§ **Written task**
Repeat every line of the listing below verbatim, leaving the pictures out of your answer.

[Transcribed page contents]
┄┄┄┄┄┄┄┄┄┄┄┄┄┄┄┄┄┄┄┄

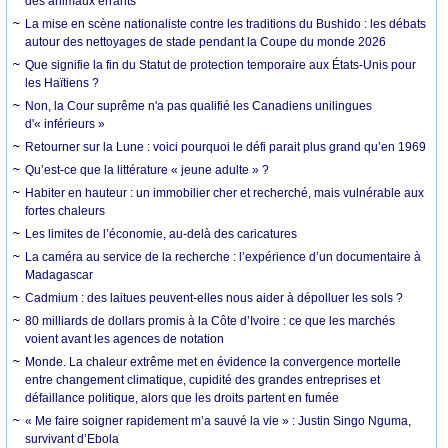
des animaux errants
La mise en scène nationaliste contre les traditions du Bushido : les débats
autour des nettoyages de stade pendant la Coupe du monde 2026
Que signifie la fin du Statut de protection temporaire aux États-Unis pour
les Haïtiens ?
Non, la Cour suprême n'a pas qualifié les Canadiens unilingues
d'« inférieurs »
Retourner sur la Lune : voici pourquoi le défi parait plus grand qu’en 1969
Qu’est-ce que la littérature « jeune adulte » ?
Habiter en hauteur : un immobilier cher et recherché, mais vulnérable aux
fortes chaleurs
Les limites de l’économie, au-delà des caricatures
La caméra au service de la recherche : l’expérience d’un documentaire à
Madagascar
Cadmium : des laitues peuvent-elles nous aider à dépolluer les sols ?
80 milliards de dollars promis à la Côte d’Ivoire : ce que les marchés
voient avant les agences de notation
Monde. La chaleur extrême met en évidence la convergence mortelle
entre changement climatique, cupidité des grandes entreprises et
défaillance politique, alors que les droits partent en fumée
« Me faire soigner rapidement m’a sauvé la vie » : Justin Singo Nguma,
survivant d’Ebola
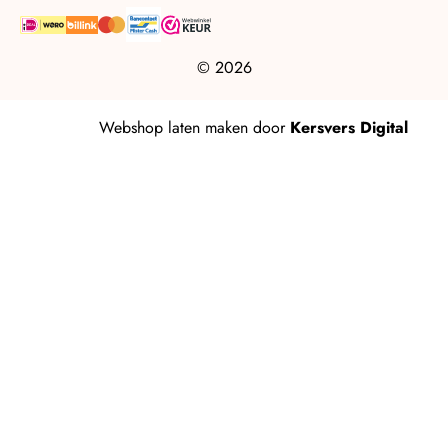
© 2026
Webshop laten maken
door
Kersvers Digital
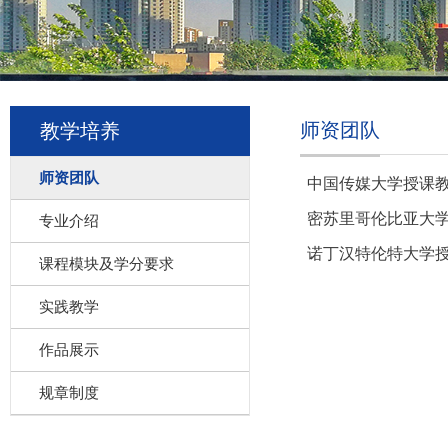
师资团队
教学培养
师资团队
中国传媒大学授课
密苏里哥伦比亚大
专业介绍
诺丁汉特伦特大学
课程模块及学分要求
实践教学
作品展示
规章制度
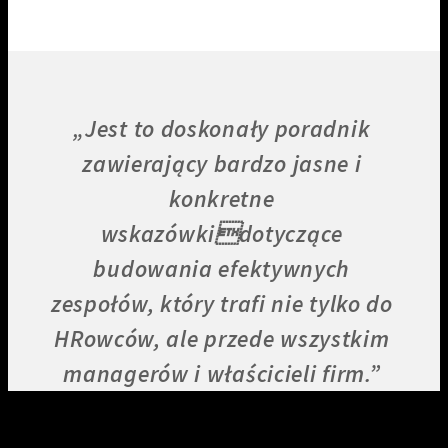
„Jest to doskonały poradnik
zawierający bardzo jasne i
konkretne
wskazówkidotyczące
budowania efektywnych
zespołów, który trafi nie tylko do
HRowców, ale przede wszystkim
managerów i właścicieli firm.”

┄┄┄┄┄┄┄┄┄┄┄┄┄┄┄┄┄┄┄┄

§ **Answer to the problem**
des animaux errants
La mise en scène nationaliste contre les traditions du Bushido : les débats
autour des nettoyages de stade pendant la Coupe du monde 2026
Que signifie la fin du Statut de protection temporaire aux États-Unis pour
les Haïtiens ?
Non, la Cour suprême n'a pas qualifié les Canadiens unilingues
d'« inférieurs »
Retourner sur la Lune : voici pourquoi le défi parait plus grand qu’en 1969
Qu’est-ce que la littérature « jeune adulte » ?
Habiter en hauteur : un immobilier cher et recherché, mais vulnérable aux
fortes chaleurs
Les limites de l’économie, au-delà des caricatures
La caméra au service de la recherche : l’expérience d’un documentaire à
Madagascar
Cadmium : des laitues peuvent-elles nous aider à dépolluer les sols ?
80 milliards de dollars promis à la Côte d’Ivoire : ce que les marchés
voient avant les agences de notation
Monde. La chaleur extrême met en évidence la convergence mortelle
entre changement climatique, cupidité des grandes entreprises et
défaillance politique, alors que les droits partent en fumée
« Me faire soigner rapidement m’a sauvé la vie » : Justin Singo Nguma,
survivant d’Ebola
© 2026
Webshop laten maken
door
Kersvers Digital
师资团队
教学培养
师资团队
中国传媒大学授课
密苏里哥伦比亚大
专业介绍
诺丁汉特伦特大学
课程模块及学分要求
实践教学
作品展示
规章制度
„Jest to doskonały poradnik
zawierający bardzo jasne i
konkretne
wskazówkidotyczące
budowania efektywnych
zespołów, który trafi nie tylko do
HRowców, ale przede wszystkim
managerów i właścicieli firm.”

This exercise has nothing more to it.